By analyzing existing cross correlation between Fidelity Quality Factor and Fidelity Momentum Factor, you can compare the effects of market volatilities on Fidelity Quality and Fidelity Momentum and check how they will diversify away market risk if combined in the same portfolio for a given time horizon. You can also utilize pair trading strategies of matching a long position in Fidelity Quality with a short position of Fidelity Momentum. Check out your portfolio center. Please also check ongoing floating volatility patterns of Fidelity Quality and Fidelity Momentum.

Diversification Opportunities for Fidelity Quality and Fidelity Momentum

0.98
  Correlation Coefficient

Almost no diversification

The 3 months correlation between Fidelity and Fidelity is 0.98. Overlapping area represents the amount of risk that can be diversified away by holding Fidelity Quality Factor and Fidelity Momentum Factor in the same portfolio, assuming nothing else is changed. The correlation between historical prices or returns on Fidelity Momentum Factor and Fidelity Quality is a relative statistical measure of the degree to which these equity instruments tend to move together. The correlation coefficient measures the extent to which returns on Fidelity Quality Factor are associated (or correlated) with Fidelity Momentum. Values of the correlation coefficient range from -1 to +1, where. The correlation of zero (0) is possible when the price movement of Fidelity Momentum Factor has no effect on the direction of Fidelity Quality i.e., Fidelity Quality and Fidelity Momentum go up and down completely randomly.

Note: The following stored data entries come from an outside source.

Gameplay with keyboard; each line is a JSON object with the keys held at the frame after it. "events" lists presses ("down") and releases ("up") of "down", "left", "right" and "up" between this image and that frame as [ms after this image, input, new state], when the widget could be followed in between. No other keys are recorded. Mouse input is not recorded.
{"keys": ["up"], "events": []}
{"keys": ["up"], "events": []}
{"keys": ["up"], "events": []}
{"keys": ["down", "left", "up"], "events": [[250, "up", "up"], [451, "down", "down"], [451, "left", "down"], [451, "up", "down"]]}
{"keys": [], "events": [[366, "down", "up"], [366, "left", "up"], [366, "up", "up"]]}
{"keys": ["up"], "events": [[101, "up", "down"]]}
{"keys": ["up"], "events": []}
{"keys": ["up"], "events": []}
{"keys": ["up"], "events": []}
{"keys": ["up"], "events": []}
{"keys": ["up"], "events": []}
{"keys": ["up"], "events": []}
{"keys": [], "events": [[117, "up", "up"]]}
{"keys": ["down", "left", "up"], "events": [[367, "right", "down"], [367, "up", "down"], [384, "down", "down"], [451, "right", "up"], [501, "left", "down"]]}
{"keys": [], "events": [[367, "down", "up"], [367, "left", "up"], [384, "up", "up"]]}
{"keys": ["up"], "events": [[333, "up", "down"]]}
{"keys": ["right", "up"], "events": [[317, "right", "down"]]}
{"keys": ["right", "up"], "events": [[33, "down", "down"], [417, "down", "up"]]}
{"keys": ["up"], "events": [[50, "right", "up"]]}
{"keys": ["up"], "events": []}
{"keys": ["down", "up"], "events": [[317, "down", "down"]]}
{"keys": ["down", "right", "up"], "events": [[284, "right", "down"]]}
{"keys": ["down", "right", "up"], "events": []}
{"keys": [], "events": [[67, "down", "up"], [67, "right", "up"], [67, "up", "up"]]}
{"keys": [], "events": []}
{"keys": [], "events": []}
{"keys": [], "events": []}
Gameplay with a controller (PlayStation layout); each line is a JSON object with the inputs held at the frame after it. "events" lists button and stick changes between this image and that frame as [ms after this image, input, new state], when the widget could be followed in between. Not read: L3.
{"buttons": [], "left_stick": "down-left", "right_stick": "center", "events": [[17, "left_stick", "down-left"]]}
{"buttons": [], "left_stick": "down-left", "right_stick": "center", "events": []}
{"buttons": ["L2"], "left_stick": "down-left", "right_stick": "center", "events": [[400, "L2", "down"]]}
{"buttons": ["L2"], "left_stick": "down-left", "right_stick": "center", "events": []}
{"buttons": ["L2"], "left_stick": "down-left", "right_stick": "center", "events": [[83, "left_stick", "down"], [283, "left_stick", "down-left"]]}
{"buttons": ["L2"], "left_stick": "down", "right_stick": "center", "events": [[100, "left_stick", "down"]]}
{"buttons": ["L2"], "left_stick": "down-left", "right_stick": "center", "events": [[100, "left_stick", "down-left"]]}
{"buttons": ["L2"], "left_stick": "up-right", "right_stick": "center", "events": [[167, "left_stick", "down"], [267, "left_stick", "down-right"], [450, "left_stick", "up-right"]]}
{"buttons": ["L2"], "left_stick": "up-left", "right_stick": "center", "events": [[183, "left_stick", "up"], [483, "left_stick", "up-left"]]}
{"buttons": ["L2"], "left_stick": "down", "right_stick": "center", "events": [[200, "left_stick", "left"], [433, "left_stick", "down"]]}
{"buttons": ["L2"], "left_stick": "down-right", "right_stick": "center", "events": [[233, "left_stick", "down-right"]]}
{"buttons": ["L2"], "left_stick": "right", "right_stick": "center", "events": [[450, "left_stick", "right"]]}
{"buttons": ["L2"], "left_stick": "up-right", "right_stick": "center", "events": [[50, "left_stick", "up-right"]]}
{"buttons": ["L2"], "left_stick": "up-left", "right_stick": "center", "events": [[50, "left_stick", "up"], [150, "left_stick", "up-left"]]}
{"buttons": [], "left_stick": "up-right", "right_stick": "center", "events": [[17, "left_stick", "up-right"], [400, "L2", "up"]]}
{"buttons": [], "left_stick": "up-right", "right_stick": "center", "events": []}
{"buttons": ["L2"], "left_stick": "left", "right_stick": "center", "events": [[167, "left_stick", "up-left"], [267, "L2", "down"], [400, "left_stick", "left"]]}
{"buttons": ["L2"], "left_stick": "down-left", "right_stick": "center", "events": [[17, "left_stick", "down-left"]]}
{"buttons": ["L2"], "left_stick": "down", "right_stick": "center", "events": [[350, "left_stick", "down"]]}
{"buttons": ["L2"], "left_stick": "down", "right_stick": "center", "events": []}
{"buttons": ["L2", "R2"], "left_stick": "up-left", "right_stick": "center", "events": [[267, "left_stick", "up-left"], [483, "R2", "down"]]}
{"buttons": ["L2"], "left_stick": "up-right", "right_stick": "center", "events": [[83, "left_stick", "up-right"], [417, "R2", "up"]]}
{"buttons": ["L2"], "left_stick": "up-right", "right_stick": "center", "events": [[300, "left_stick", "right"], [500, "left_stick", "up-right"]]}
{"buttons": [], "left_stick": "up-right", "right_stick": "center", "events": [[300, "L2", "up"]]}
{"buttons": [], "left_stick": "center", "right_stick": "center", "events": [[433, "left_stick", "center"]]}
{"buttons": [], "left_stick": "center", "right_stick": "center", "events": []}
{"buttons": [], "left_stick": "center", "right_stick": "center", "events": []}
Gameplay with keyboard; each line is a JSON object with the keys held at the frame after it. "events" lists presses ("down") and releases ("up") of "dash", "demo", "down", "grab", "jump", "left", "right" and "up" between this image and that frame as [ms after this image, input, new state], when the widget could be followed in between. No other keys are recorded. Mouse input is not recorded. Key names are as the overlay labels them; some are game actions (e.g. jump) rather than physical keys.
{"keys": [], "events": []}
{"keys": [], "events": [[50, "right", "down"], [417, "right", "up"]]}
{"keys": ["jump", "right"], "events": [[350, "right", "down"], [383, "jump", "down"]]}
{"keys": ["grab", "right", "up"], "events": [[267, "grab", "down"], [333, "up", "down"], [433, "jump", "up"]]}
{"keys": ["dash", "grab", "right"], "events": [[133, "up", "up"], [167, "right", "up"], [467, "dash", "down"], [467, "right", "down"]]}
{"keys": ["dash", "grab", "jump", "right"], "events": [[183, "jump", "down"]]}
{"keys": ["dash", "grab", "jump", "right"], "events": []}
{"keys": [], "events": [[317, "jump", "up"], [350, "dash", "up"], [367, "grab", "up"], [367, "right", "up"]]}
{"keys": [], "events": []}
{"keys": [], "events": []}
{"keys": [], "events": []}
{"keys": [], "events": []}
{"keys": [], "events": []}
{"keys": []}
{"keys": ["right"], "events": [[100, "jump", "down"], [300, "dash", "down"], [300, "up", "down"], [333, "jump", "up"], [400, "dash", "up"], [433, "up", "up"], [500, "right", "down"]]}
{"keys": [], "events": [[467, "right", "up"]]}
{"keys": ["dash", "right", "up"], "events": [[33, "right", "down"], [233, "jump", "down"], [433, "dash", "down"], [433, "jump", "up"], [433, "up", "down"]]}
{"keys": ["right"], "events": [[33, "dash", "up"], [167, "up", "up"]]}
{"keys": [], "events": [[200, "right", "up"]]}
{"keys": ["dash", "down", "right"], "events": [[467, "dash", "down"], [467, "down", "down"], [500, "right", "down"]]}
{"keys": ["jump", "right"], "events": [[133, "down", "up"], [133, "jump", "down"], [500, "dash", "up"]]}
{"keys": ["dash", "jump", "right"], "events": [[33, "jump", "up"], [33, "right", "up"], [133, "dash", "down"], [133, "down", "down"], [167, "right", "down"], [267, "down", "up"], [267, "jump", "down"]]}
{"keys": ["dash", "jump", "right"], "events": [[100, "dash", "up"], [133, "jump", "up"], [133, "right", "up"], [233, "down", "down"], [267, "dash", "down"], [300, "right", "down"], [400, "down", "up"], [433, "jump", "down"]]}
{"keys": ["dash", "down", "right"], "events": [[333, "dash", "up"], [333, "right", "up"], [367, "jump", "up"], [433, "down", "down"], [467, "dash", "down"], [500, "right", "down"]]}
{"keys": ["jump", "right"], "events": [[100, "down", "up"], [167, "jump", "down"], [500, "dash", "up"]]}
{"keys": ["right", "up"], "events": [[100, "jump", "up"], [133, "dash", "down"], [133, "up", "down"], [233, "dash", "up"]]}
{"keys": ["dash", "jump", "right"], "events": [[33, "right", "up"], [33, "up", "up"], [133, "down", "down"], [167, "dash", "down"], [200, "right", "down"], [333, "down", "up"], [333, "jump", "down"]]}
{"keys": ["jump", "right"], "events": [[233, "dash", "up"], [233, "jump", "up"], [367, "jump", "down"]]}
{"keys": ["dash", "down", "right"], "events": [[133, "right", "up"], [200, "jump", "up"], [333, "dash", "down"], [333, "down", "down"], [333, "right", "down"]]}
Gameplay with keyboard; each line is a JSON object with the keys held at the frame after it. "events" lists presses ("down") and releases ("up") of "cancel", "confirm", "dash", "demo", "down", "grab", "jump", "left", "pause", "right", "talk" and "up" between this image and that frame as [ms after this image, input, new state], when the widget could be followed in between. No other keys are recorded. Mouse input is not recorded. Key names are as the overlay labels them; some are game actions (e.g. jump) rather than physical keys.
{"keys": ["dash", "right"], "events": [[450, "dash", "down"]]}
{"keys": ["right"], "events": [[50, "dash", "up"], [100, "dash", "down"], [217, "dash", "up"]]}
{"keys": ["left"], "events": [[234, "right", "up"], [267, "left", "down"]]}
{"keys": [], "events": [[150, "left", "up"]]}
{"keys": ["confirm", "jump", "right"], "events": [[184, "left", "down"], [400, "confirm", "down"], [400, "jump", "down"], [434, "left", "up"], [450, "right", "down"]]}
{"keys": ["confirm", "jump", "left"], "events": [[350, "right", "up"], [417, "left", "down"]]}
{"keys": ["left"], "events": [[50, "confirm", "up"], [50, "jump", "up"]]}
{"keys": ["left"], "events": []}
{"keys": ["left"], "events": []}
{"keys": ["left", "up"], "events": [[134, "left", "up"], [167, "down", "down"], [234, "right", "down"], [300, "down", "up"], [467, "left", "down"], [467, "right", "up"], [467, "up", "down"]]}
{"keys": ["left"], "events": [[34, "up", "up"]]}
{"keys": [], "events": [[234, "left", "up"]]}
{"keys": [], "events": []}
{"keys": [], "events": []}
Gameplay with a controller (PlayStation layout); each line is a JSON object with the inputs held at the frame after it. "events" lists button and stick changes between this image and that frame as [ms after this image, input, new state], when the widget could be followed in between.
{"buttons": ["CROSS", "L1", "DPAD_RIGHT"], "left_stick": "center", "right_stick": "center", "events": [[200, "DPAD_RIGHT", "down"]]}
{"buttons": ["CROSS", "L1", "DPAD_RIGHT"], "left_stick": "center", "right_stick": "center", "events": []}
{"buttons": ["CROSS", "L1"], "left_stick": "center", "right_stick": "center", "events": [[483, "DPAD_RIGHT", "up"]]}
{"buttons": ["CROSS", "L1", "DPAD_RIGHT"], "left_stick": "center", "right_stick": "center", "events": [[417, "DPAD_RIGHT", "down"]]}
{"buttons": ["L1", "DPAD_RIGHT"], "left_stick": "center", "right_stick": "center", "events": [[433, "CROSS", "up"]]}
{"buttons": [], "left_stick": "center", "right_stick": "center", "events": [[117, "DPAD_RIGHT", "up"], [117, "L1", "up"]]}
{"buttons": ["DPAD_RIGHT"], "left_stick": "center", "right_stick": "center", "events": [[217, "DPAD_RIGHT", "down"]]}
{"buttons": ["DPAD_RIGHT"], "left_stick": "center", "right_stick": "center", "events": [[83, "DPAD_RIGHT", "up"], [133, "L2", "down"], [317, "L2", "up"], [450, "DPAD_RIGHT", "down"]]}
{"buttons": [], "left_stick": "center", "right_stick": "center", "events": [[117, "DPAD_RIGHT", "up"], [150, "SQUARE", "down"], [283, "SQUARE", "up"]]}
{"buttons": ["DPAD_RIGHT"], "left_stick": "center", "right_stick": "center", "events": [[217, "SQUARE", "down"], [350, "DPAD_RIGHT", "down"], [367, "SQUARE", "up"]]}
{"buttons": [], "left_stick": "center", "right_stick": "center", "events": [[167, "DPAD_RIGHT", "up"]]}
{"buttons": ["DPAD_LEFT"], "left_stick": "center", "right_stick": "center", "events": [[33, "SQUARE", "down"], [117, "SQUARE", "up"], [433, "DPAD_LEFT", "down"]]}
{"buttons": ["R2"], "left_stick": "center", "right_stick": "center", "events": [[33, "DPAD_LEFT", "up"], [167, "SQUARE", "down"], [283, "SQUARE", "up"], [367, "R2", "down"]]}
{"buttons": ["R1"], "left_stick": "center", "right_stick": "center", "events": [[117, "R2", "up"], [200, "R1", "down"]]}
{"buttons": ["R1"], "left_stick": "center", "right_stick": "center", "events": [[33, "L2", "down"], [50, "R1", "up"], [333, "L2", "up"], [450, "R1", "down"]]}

Pair Corralation between Fidelity Quality and Fidelity Momentum

Given the investment horizon of 90 days Fidelity Quality is expected to generate 1.77 times less return on investment than Fidelity Momentum. But when comparing it to its historical volatility, Fidelity Quality Factor is 1.35 times less risky than Fidelity Momentum. It trades about 0.17 of its potential returns per unit of risk. Fidelity Momentum Factor is currently generating about 0.22 of returns per unit of risk over similar time horizon. If you would invest  6,597  in Fidelity Momentum Factor on August 28, 2024 and sell it today you would earn a total of  591.00  from holding Fidelity Momentum Factor or generate 8.96% return on investment over 90 days.
Time Period3 Months [change]
DirectionMoves Together 
StrengthVery Strong
Accuracy100.0%
ValuesDaily Returns

Fidelity Quality Factor  vs.  Fidelity Momentum Factor

 Performance 
       Timeline  
Fidelity Quality Factor 

Risk-Adjusted Performance

11 of 100

 
Weak
 
Strong
Good
Compared to the overall equity markets, risk-adjusted returns on investments in Fidelity Quality Factor are ranked lower than 11 (%) of all global equities and portfolios over the last 90 days. Despite quite weak basic indicators, Fidelity Quality may actually be approaching a critical reversion point that can send shares even higher in December 2024.
Fidelity Momentum Factor 

Risk-Adjusted Performance

14 of 100

 
Weak
 
Strong
Good
Compared to the overall equity markets, risk-adjusted returns on investments in Fidelity Momentum Factor are ranked lower than 14 (%) of all global equities and portfolios over the last 90 days. In spite of very fragile primary indicators, Fidelity Momentum may actually be approaching a critical reversion point that can send shares even higher in December 2024.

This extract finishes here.